If you are unemployed then you can file a _P50 _claim for refund of (some or all) tax paid to date. However if you are still employed but just on unpaid leave then I don't think that this applies.

Form P50 -            First Claim for Repayment During Unemployment


----------



## Crugers (10 Oct 2007)

*Re: Unpaid Leave*



ClubMan said:


> ...However if you are still employed but just on unpaid leave then I don't think that this applies...


 
I'm open to correction but I think you have, this year to date, probably been 'over taxed', if you were on PAYE. The system is set up to tax you evenly throughout the year. Or more correctly it is set up to allow you your tax credits and standard rate deductions evenly throughout the year. So if, for a portion of the tax year, you paid tax in full and for some of the year you were not in paid employment(or paid, for employment) it is highly likely that at year end you will have paid more tax than is appropriate to the income you received.
Any refund due will depend on how much tax you have paid. How much refund would depend on your employment start date, end date, your SCROP, your Tax Credits and how long your unpaid leave will be...
If you are definitely on unpaid leave until after 31/12/07 you could contact Revenue now.

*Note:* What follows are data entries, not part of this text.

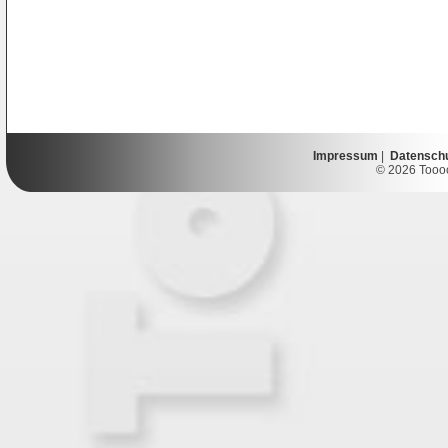
Impressum
|
Datensch
© 2026 Toooor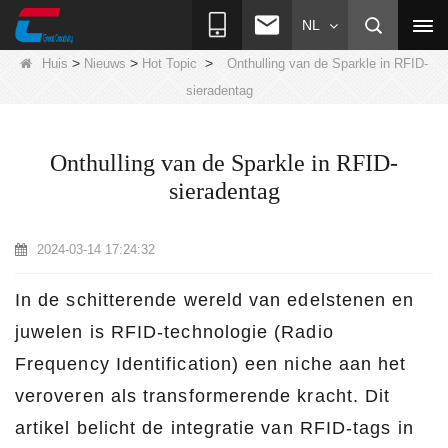
NL
>
>
>
Huis
Nieuws
Hot Topic
Onthulling van de Sparkle in RFID-
sieradentag
Onthulling van de Sparkle in RFID-
sieradentag
2024-03-14 17:24:32
In de schitterende wereld van edelstenen en
juwelen is RFID-technologie (Radio
Frequency Identification) een niche aan het
veroveren als transformerende kracht. Dit
artikel belicht de integratie van RFID-tags in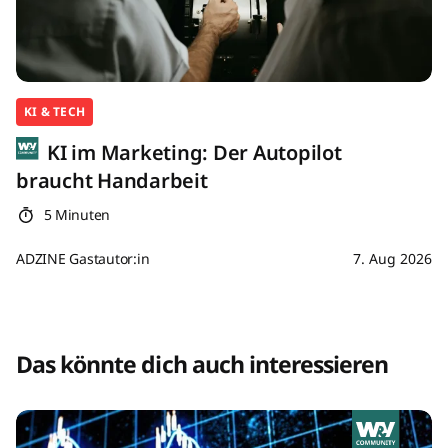
KI & TECH
KI im Marketing: Der Autopilot
braucht Handarbeit
5 Minuten
ADZINE Gastautor:in
7. Aug 2026
Das könnte dich auch interessieren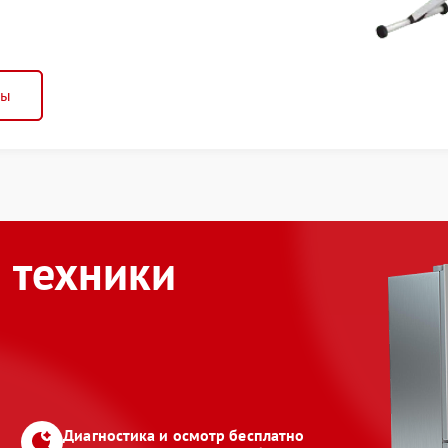
ны
 техники
Диагностика и осмотр бесплатно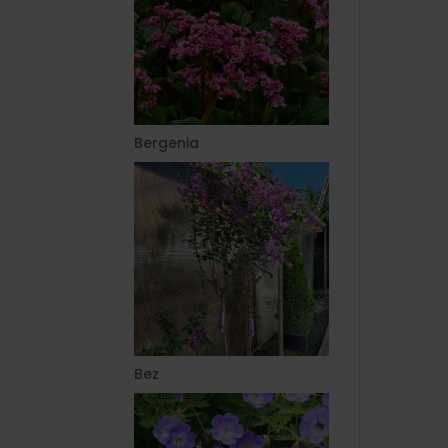
Bergenia
Bez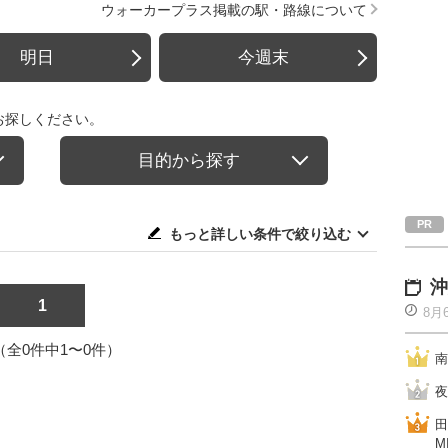
ウォーカープラス掲載の駅・路線について
明日
今週末
お探しください。
目的から探す
もっと詳しい条件で絞り込む
沖
1
8月
1（全0件中1〜0件）
南
夜
田
M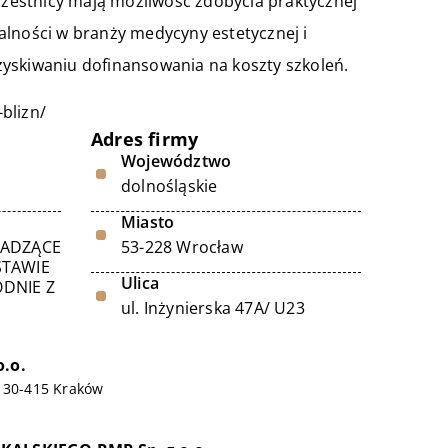
zestnicy mają możliwość zdobycia praktycznej
alności w branży medycyny estetycznej i
yskiwaniu dofinansowania na koszty szkoleń.
-blizn/
Adres firmy
Województwo
dolnośląskie
Miasto
WADZĄCE
53-228 Wrocław
STAWIE
Ulica
DNIE Z
ul. Inżynierska 47A/ U23
o.o.
, 30-415 Kraków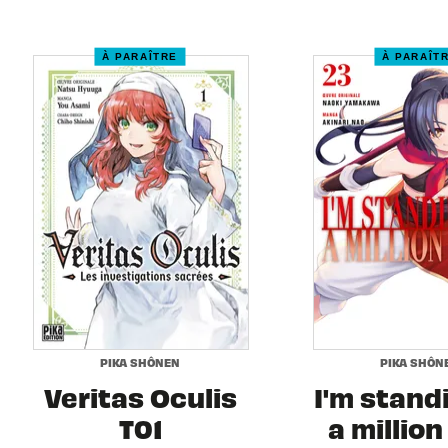
À PARAÎTRE
À PARAÎT
PIKA SHÔNEN
PIKA SHÔN
Veritas Oculis
I'm stand
T01
a million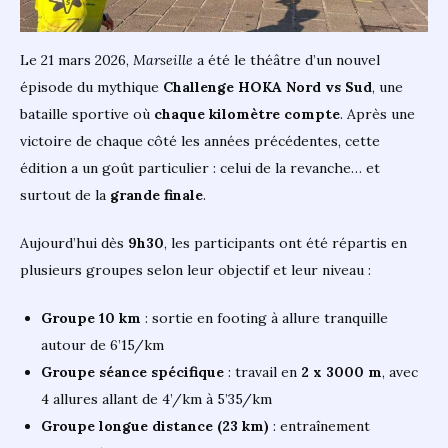
la
Mach
7
Le 21 mars 2026,
Marseille
a été le théâtre d’un nouvel
épisode du mythique
Challenge HOKA Nord vs Sud
, une
bataille sportive où
chaque kilomètre compte
. Après une
victoire de chaque côté les années précédentes, cette
édition a un goût particulier : celui de la revanche… et
surtout de la
grande finale
.
Aujourd’hui dès
9h30
, les participants ont été répartis en
plusieurs groupes selon leur objectif et leur niveau :
Groupe 10 km
: sortie en footing à allure tranquille
autour de 6’15/km
Groupe séance spécifique
: travail en
2 x 3000 m
, avec
4 allures allant de 4’/km à 5’35/km
Groupe longue distance (23 km)
: entraînement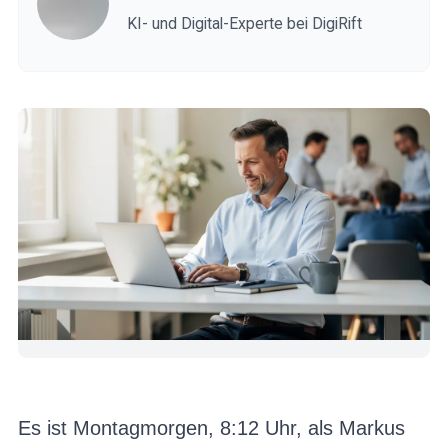
KI- und Digital-Experte bei DigiRift
Es ist Montagmorgen, 8:12 Uhr, als Markus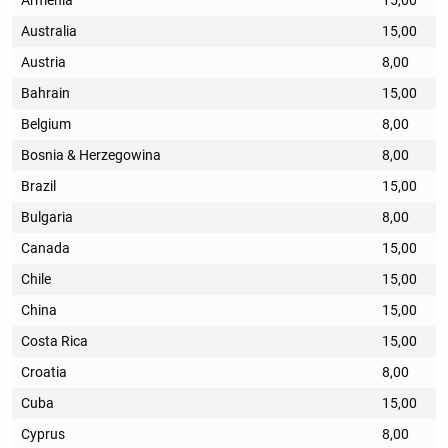
Australia
15,00
Austria
8,00
Bahrain
15,00
Belgium
8,00
Bosnia & Herzegowina
8,00
Brazil
15,00
Bulgaria
8,00
Canada
15,00
Chile
15,00
China
15,00
Costa Rica
15,00
Croatia
8,00
Cuba
15,00
Cyprus
8,00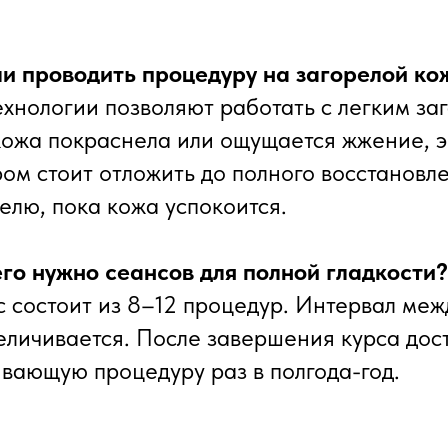
ли проводить процедуру на загорелой ко
ехнологии позволяют работать с легким за
кожа покраснела или ощущается жжение, 
ом стоит отложить до полного восстановл
елю, пока кожа успокоится.
его нужно сеансов для полной гладкости?
с состоит из 8–12 процедур. Интервал ме
еличивается. После завершения курса дос
вающую процедуру раз в полгода-год.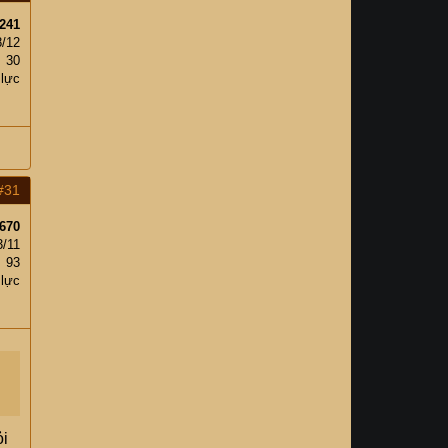
241
8/12
30
 lực
#31
670
3/11
93
 lực
ỏi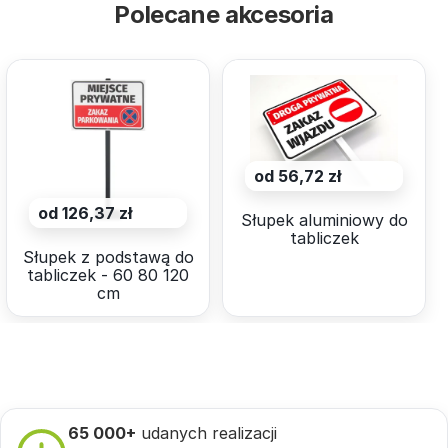
Polecane akcesoria
od 56,72 zł
od 126,37 zł
Słupek aluminiowy do
tabliczek
Słupek z podstawą do
tabliczek - 60 80 120
cm
65 000+
udanych realizacji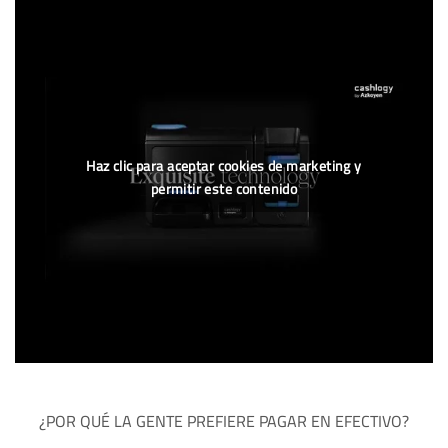
Haz clic para aceptar cookies de marketing y
permitir este contenido
¿POR QUÉ LA GENTE PREFIERE PAGAR EN EFECTIVO?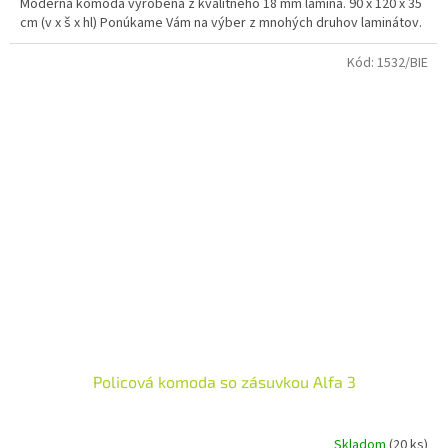
Moderná komoda vyrobená z kvalitného 18 mm lamina. 90 x 120 x 35
O
cm (v x š x hl) Ponúkame Vám na výber z mnohých druhov laminátov.
Kód:
1532/BIE
Policová komoda so zásuvkou Alfa 3
Skladom
(20 ks)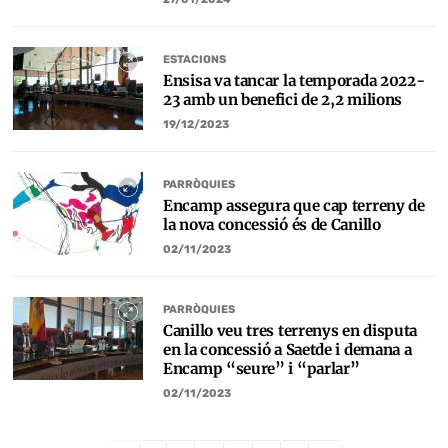
ESTACIONS
Ensisa va tancar la temporada 2022-
23 amb un benefici de 2,2 milions
19/12/2023
PARRÒQUIES
Encamp assegura que cap terreny de
la nova concessió és de Canillo
02/11/2023
PARRÒQUIES
Canillo veu tres terrenys en disputa
en la concessió a Saetde i demana a
Encamp “seure” i “parlar”
02/11/2023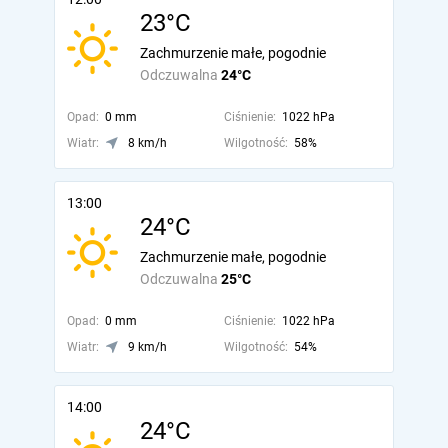
23°C
Zachmurzenie małe, pogodnie
Odczuwalna
24°C
Opad:
0 mm
Ciśnienie:
1022 hPa
Wiatr:
8 km/h
Wilgotność:
58%
13:00
24°C
Zachmurzenie małe, pogodnie
Odczuwalna
25°C
Opad:
0 mm
Ciśnienie:
1022 hPa
Wiatr:
9 km/h
Wilgotność:
54%
14:00
24°C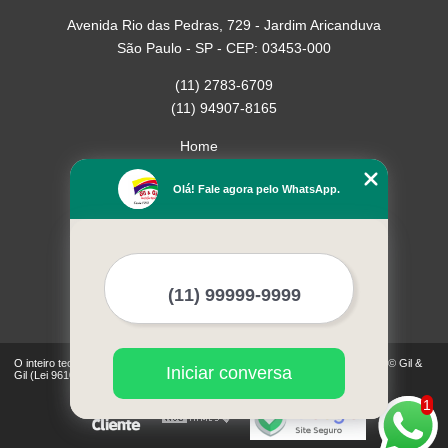
Avenida Rio das Pedras, 729 - Jardim Aricanduva
São Paulo - SP - CEP: 03453-000
(11) 2783-6709
(11) 94907-8165
Home
Empresa
Olá! Fale agora pelo WhatsApp.
Missão
Serviços
Contato
Mapa do site
Mais Serviços
O inteiro teor deste site está sujeito à proteção de direitos autorais. Copyright© Gil &
Iniciar conversa
Gil (Lei 9610 de 19/02/1998)
1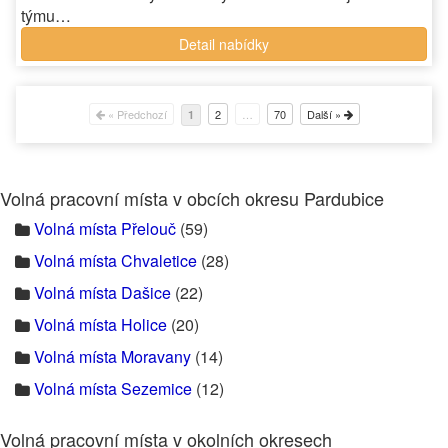
týmu…
Detail nabídky
« Předchozí
2
…
70
Další »
1
Volná pracovní místa v obcích okresu Pardubice
Volná místa Přelouč
(59)
Volná místa Chvaletice
(28)
Volná místa Dašice
(22)
Volná místa Holice
(20)
Volná místa Moravany
(14)
Volná místa Sezemice
(12)
Volná pracovní místa v okolních okresech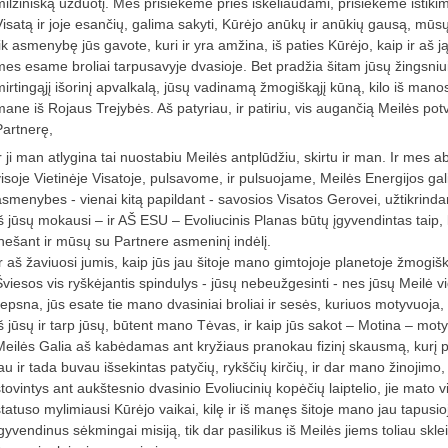
milžinišką užduotį. Mes prisiekėme prieš iškeliaudami, prisiekėme ištiki
Visatą ir joje esančių, galima sakyti, Kūrėjo anūkų ir anūkių gausą, mūsų
tik asmenybę jūs gavote, kuri ir yra amžina, iš paties Kūrėjo, kaip ir aš 
mes esame broliai tarpusavyje dvasioje. Bet pradžia šitam jūsų žingsniui 
mirtingąjį išorinį apvalkalą, jūsų vadinamą žmogiškąjį kūną, kilo iš manos
mane iš Rojaus Trejybės. Aš patyriau, ir patiriu, vis augančią Meilės po
Partnerę,
ir ji man atlygina tai nuostabiu Meilės antplūdžiu, skirtu ir man. Ir mes
visoje Vietinėje Visatoje, pulsavome, ir pulsuojame, Meilės Energijos ga
asmenybes - vienai kitą papildant - savosios Visatos Gerovei, užtikrind
iš jūsų mokausi – ir AŠ ESU – Evoliucinis Planas būtų įgyvendintas tai
įnešant ir mūsų su Partnere asmeninį indėlį.
Ir aš žaviuosi jumis, kaip jūs jau šitoje mano gimtojoje planetoje žmogiš
Šviesos vis ryškėjantis spindulys - jūsų nebeužgesinti - nes jūsų Meilė vi
liepsna, jūs esate tie mano dvasiniai broliai ir sesės, kuriuos motyvuoj
iš jūsų ir tarp jūsų, būtent mano Tėvas, ir kaip jūs sakot – Motina – moty
Meilės Galia aš kabėdamas ant kryžiaus pranokau fizinį skausmą, kurį p
au ir tada buvau išsekintas patyčių, rykščių kirčių, ir dar mano žinojimo, 
stovintys ant aukštesnio dvasinio Evoliucinių kopėčių laiptelio, jie mato 
statuso mylimiausi Kūrėjo vaikai, kilę ir iš manęs šitoje mano jau tapusi
įgyvendinus sėkmingai misiją, tik dar pasilikus iš Meilės jiems toliau skl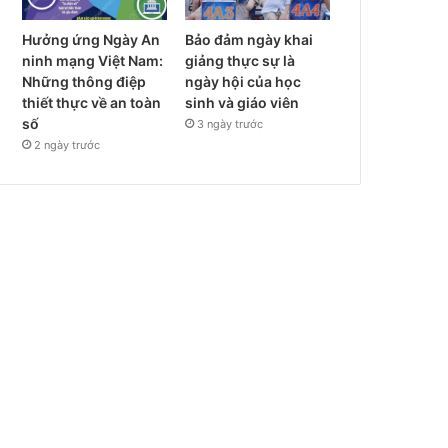
Hưởng ứng Ngày An
Bảo đảm ngày khai
ninh mạng Việt Nam:
giảng thực sự là
Những thông điệp
ngày hội của học
thiết thực về an toàn
sinh và giáo viên
số
3 ngày trước
2 ngày trước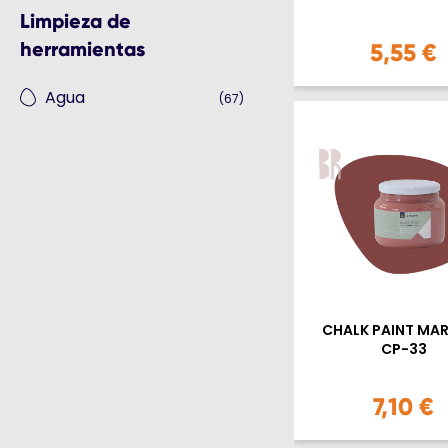
Limpieza de
herramientas
5,55 €
Agua
(67)
CHALK PAINT MA
CP-33
7,10 €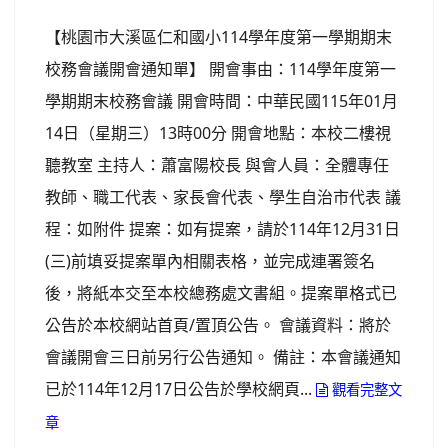
【桃園市大溪區仁和國小114學年度第一學期期末
校務會議開會通知單】 開會事由：114學年度第一
學期期末校務會議 開會時間：中華民國115年01月
14日（星期三）13時00分 開會地點：本校二樓視
聽教室 主持人：蕭富陽校長 與會人員：全體專任
教師、職工代表、家長會代表、學生自治市代表 議
程：如附件 提案：如有提案，請於114年12月31日
(三)前填妥提案單內相關表格，並完成連署簽名
後，將紙本交至本校總務處文書組。提案單格式已
公告於本校網站首頁/置頂公告。 會議資料：將於
會議開會三日前另行公告通知。 備註：本會議通知
已於114年12月17日公告於學校網頁...
觀看完整文
章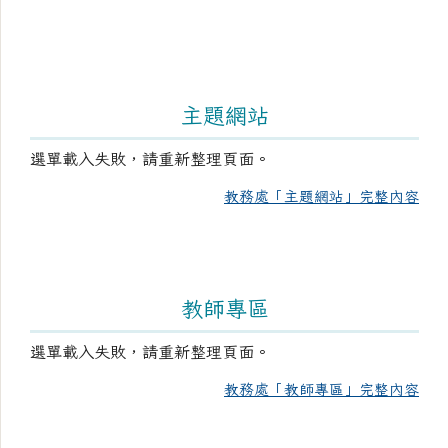
主題網站
選單載入失敗，請重新整理頁面。
教務處「主題網站」完整內容
教師專區
選單載入失敗，請重新整理頁面。
教務處「教師專區」完整內容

If you are asking are you entitled to any 'state benefit' while out on unpaid leave, I doubt it!
Unemployment benefit or assistance only apply if you are available and actively seeking work. I think your employer where you have 'unpaid leave' might worry about holding a job vacant for someone actively looking for employment elsewhere.
Disability wouldn't apply I presume as you are on unpaid leave not sick leave.


----------



## ClubMan (10 Oct 2007)

*Re: Unpaid Leave*

Sorry - _Crugers _is correct. If your tax credits were allocated pro-rata on a monthly basis and you go on unpaid leave then you should be due some tax back. If _Form P50 _does not apply here then you can just contact _Revenue _and ask them to look into it. Probably even immediately rather that after year end via a _P21 _balancing statement.


----------



## kiwifruit (10 Oct 2007)

*Re: Unpaid Leave*

Thankyou for your replies.  I thought I would get something especially since my unpaid leave is for the months of October through December, it would be nice to think that the salaries department would sort this out for me but that is completely wishful thinking!  Thanks again.


----------



## ClubMan (10 Oct 2007)

*Re: Unpaid Leave*

I don't think that your employer will or maybe can do anything here. You should contact _Revenue _directly and explain the situation to them.


----------



## Nellie123 (1 Nov 2007)

Is this unpaid leave following Maternity?
The P50 form mentioned above only applies to people who are unemployed
If you are still on unpaid leave on December 31st you should send a *copy* of your P60 to Revenue and request a review of tax paid.

If you return to work before 31/12/07 then any refund due will be received in your pay packet.


----------



## webtax (1 Nov 2007)

if you register for paye online you can check if you overpaid tax for 2007 once the tax year has finished & request a balancing statement


----------